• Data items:
====
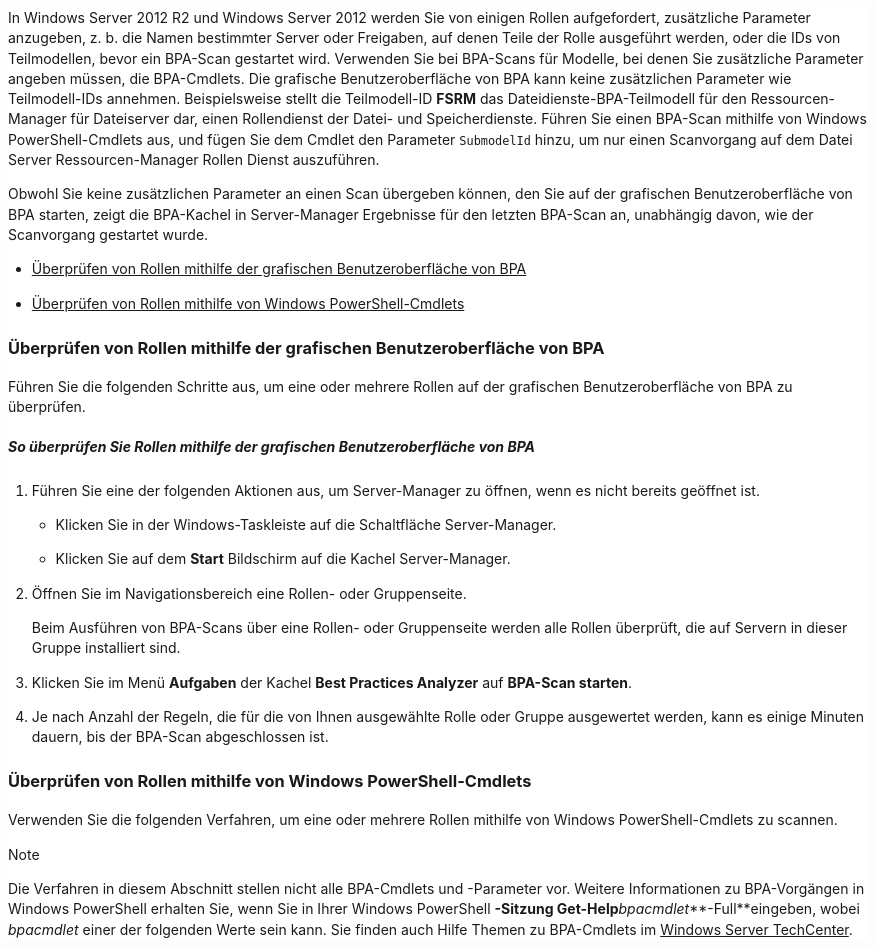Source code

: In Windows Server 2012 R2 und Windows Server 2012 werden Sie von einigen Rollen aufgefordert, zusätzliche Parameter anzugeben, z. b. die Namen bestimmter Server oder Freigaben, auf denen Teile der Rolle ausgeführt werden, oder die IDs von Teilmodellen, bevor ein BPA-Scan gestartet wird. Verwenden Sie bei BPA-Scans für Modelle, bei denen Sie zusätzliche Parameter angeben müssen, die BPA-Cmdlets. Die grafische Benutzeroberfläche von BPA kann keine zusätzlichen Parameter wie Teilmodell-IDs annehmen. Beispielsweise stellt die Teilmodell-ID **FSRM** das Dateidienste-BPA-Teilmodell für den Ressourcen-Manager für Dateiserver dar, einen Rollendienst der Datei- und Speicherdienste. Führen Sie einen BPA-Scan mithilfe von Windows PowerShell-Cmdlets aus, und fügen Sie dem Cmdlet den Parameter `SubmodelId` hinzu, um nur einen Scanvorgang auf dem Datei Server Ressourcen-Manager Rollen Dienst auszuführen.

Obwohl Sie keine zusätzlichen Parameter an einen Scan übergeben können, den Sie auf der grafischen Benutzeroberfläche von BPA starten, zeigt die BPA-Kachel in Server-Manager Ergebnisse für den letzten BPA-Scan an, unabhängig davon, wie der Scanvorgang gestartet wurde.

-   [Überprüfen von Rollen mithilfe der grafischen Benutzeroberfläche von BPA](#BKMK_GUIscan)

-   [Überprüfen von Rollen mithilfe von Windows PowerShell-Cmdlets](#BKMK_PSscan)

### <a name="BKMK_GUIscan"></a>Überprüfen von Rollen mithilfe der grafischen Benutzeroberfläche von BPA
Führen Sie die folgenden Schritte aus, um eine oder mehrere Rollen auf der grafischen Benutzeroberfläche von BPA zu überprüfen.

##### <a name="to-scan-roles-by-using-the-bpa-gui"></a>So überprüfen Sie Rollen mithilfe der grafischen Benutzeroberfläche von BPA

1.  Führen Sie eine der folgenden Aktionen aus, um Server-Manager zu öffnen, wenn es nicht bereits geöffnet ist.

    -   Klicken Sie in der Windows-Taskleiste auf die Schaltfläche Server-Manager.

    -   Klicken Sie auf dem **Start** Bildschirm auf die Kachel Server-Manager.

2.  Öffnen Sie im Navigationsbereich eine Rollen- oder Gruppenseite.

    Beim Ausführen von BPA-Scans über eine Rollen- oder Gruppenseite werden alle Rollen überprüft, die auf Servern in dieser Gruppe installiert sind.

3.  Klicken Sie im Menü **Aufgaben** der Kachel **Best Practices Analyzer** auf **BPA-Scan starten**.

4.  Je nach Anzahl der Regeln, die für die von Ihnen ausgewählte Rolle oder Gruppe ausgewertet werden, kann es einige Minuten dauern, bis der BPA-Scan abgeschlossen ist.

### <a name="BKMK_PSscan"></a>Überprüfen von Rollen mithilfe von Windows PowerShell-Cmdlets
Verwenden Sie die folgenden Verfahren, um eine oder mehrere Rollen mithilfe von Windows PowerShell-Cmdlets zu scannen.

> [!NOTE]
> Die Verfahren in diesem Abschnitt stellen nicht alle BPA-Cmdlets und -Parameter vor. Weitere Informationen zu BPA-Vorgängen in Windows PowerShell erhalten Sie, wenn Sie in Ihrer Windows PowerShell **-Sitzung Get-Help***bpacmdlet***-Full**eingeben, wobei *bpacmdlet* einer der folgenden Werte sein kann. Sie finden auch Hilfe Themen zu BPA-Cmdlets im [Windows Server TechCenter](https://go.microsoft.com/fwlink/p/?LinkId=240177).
====
• TASK REQUIREMENTS:
Give back the entries verbatim but drop every picture.

• TASK RESULT:
Source code

: In Windows Server 2012 R2 und Windows Server 2012 werden Sie von einigen Rollen aufgefordert, zusätzliche Parameter anzugeben, z. b. die Namen bestimmter Server oder Freigaben, auf denen Teile der Rolle ausgeführt werden, oder die IDs von Teilmodellen, bevor ein BPA-Scan gestartet wird. Verwenden Sie bei BPA-Scans für Modelle, bei denen Sie zusätzliche Parameter angeben müssen, die BPA-Cmdlets. Die grafische Benutzeroberfläche von BPA kann keine zusätzlichen Parameter wie Teilmodell-IDs annehmen. Beispielsweise stellt die Teilmodell-ID **FSRM** das Dateidienste-BPA-Teilmodell für den Ressourcen-Manager für Dateiserver dar, einen Rollendienst der Datei- und Speicherdienste. Führen Sie einen BPA-Scan mithilfe von Windows PowerShell-Cmdlets aus, und fügen Sie dem Cmdlet den Parameter `SubmodelId` hinzu, um nur einen Scanvorgang auf dem Datei Server Ressourcen-Manager Rollen Dienst auszuführen.

Obwohl Sie keine zusätzlichen Parameter an einen Scan übergeben können, den Sie auf der grafischen Benutzeroberfläche von BPA starten, zeigt die BPA-Kachel in Server-Manager Ergebnisse für den letzten BPA-Scan an, unabhängig davon, wie der Scanvorgang gestartet wurde.

-   [Überprüfen von Rollen mithilfe der grafischen Benutzeroberfläche von BPA](#BKMK_GUIscan)

-   [Überprüfen von Rollen mithilfe von Windows PowerShell-Cmdlets](#BKMK_PSscan)

### <a name="BKMK_GUIscan"></a>Überprüfen von Rollen mithilfe der grafischen Benutzeroberfläche von BPA
Führen Sie die folgenden Schritte aus, um eine oder mehrere Rollen auf der grafischen Benutzeroberfläche von BPA zu überprüfen.

##### <a name="to-scan-roles-by-using-the-bpa-gui"></a>So überprüfen Sie Rollen mithilfe der grafischen Benutzeroberfläche von BPA

1.  Führen Sie eine der folgenden Aktionen aus, um Server-Manager zu öffnen, wenn es nicht bereits geöffnet ist.

    -   Klicken Sie in der Windows-Taskleiste auf die Schaltfläche Server-Manager.

    -   Klicken Sie auf dem **Start** Bildschirm auf die Kachel Server-Manager.

2.  Öffnen Sie im Navigationsbereich eine Rollen- oder Gruppenseite.

    Beim Ausführen von BPA-Scans über eine Rollen- oder Gruppenseite werden alle Rollen überprüft, die auf Servern in dieser Gruppe installiert sind.

3.  Klicken Sie im Menü **Aufgaben** der Kachel **Best Practices Analyzer** auf **BPA-Scan starten**.

4.  Je nach Anzahl der Regeln, die für die von Ihnen ausgewählte Rolle oder Gruppe ausgewertet werden, kann es einige Minuten dauern, bis der BPA-Scan abgeschlossen ist.

### <a name="BKMK_PSscan"></a>Überprüfen von Rollen mithilfe von Windows PowerShell-Cmdlets
Verwenden Sie die folgenden Verfahren, um eine oder mehrere Rollen mithilfe von Windows PowerShell-Cmdlets zu scannen.

> [!NOTE]
> Die Verfahren in diesem Abschnitt stellen nicht alle BPA-Cmdlets und -Parameter vor. Weitere Informationen zu BPA-Vorgängen in Windows PowerShell erhalten Sie, wenn Sie in Ihrer Windows PowerShell **-Sitzung Get-Help***bpacmdlet***-Full**eingeben, wobei *bpacmdlet* einer der folgenden Werte sein kann. Sie finden auch Hilfe Themen zu BPA-Cmdlets im [Windows Server TechCenter](https://go.microsoft.com/fwlink/p/?LinkId=240177).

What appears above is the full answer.